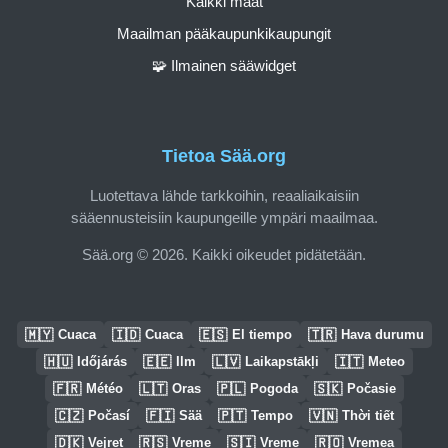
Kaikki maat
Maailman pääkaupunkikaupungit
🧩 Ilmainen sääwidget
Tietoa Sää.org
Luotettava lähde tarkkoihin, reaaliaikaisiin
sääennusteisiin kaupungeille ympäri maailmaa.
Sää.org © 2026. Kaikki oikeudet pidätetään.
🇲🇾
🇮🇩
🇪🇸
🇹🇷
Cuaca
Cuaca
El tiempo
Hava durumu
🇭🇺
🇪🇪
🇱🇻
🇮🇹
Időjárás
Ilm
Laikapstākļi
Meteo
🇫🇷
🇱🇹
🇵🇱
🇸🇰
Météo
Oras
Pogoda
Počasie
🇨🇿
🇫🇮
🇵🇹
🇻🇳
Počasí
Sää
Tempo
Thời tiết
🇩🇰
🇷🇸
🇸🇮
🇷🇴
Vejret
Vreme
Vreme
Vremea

════════════════

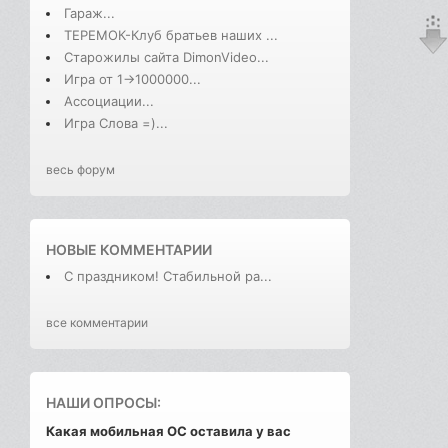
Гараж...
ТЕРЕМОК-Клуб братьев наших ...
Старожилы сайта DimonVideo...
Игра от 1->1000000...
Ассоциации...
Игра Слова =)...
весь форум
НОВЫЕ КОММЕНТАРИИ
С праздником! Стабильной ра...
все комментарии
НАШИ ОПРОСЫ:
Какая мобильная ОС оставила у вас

════════════════

→ ACTIVITY: Identify every line in the entries above that contains the word "Kaikki" and copy each such line in full.

→ OUTPUT BELOW:
Kaikki maat
Sää.org © 2026. Kaikki oikeudet pidätetään.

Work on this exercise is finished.